### Extracted information
▼▼▼
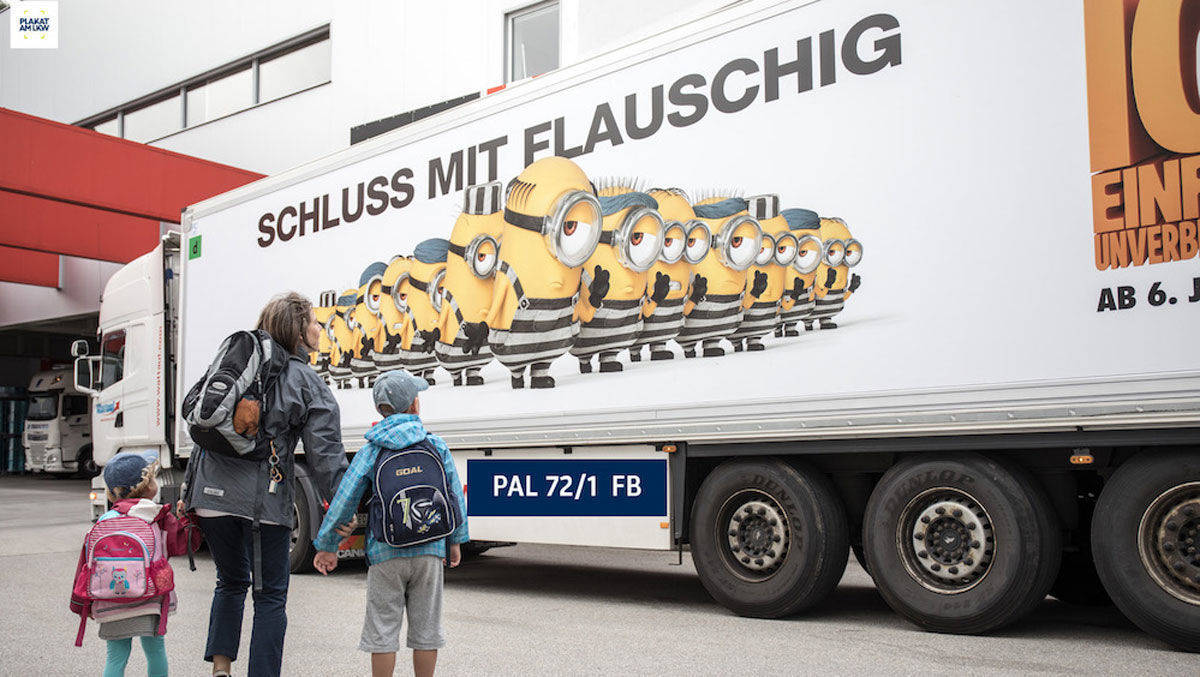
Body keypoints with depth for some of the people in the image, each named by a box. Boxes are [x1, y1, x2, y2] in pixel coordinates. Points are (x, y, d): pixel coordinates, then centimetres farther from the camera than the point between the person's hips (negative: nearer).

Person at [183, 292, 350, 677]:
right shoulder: (309, 385, 0)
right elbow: (325, 456, -4)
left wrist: (189, 491, 19)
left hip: (212, 493, 5)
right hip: (264, 500, -5)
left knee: (231, 581, 24)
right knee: (270, 595, 8)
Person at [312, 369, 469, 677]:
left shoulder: (370, 452, -2)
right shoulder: (436, 446, 2)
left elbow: (344, 500, -4)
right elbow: (455, 496, 6)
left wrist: (326, 545, 7)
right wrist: (455, 541, 17)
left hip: (386, 554, -1)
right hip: (429, 551, 1)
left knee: (383, 629, 8)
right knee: (426, 627, 13)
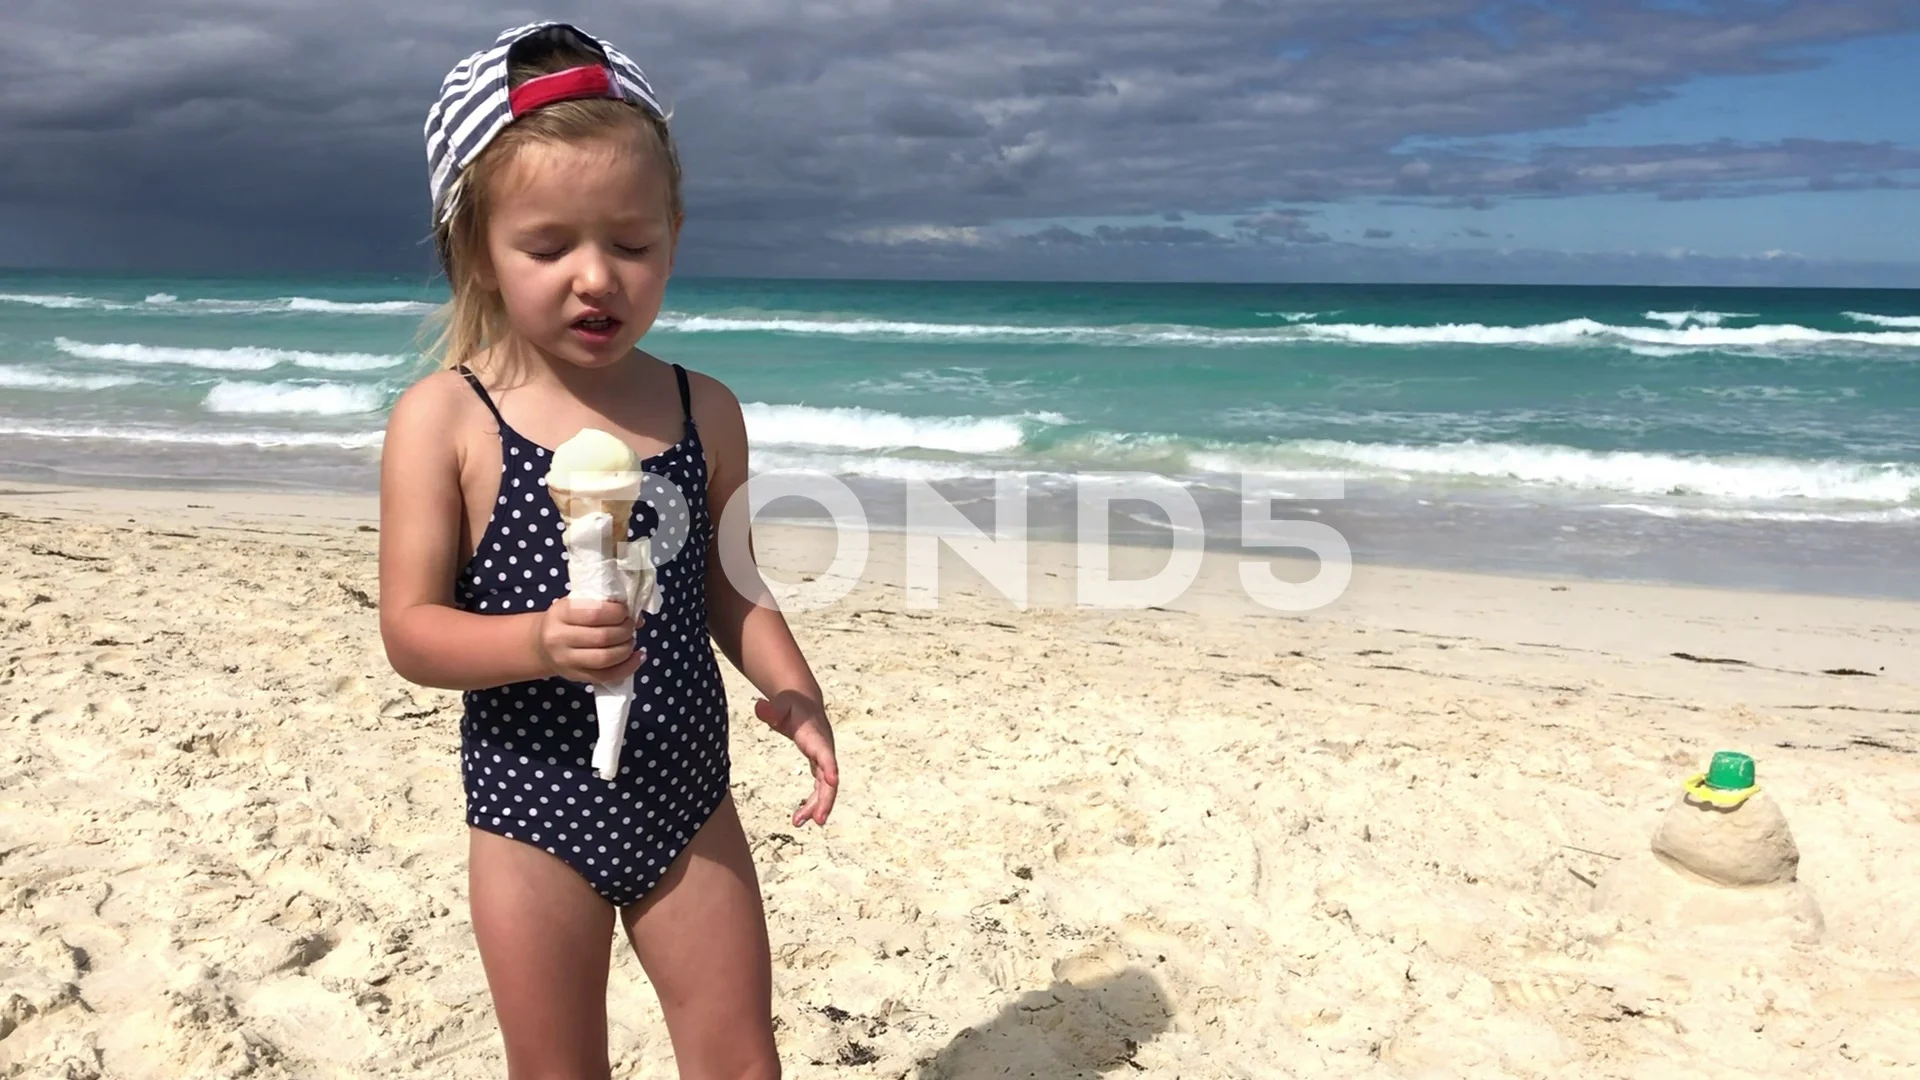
▲▲▲
### Assignment
Rewrite the text of these records with every occurrence of "Person at" replaced by "Subject in box" and everything else left unchanged. Leave the pictures out of your answer.

### Exercise solution
Body keypoints with depth for some of the people in the image, each named by a box. Boxes are [x1, y1, x2, y2] in pixel coordinates. Points are (x, y, d): pixel coordinates, then centimetres farther from the camera than the point between the person's hips (negative: nearer).

Subject in box [183, 292, 350, 677]:
right shoulder: (309, 385, 0)
right elbow: (325, 456, -4)
left wrist: (189, 491, 19)
left hip: (212, 493, 5)
right hip: (264, 500, -5)
left knee: (231, 581, 24)
right knee: (270, 595, 8)
Subject in box [312, 369, 469, 677]:
left shoulder: (370, 452, -2)
right shoulder: (436, 446, 2)
left elbow: (344, 500, -4)
right elbow: (455, 496, 6)
left wrist: (326, 545, 7)
right wrist: (455, 541, 17)
left hip: (386, 554, -1)
right hip: (429, 551, 1)
left knee: (383, 629, 8)
right knee: (426, 627, 13)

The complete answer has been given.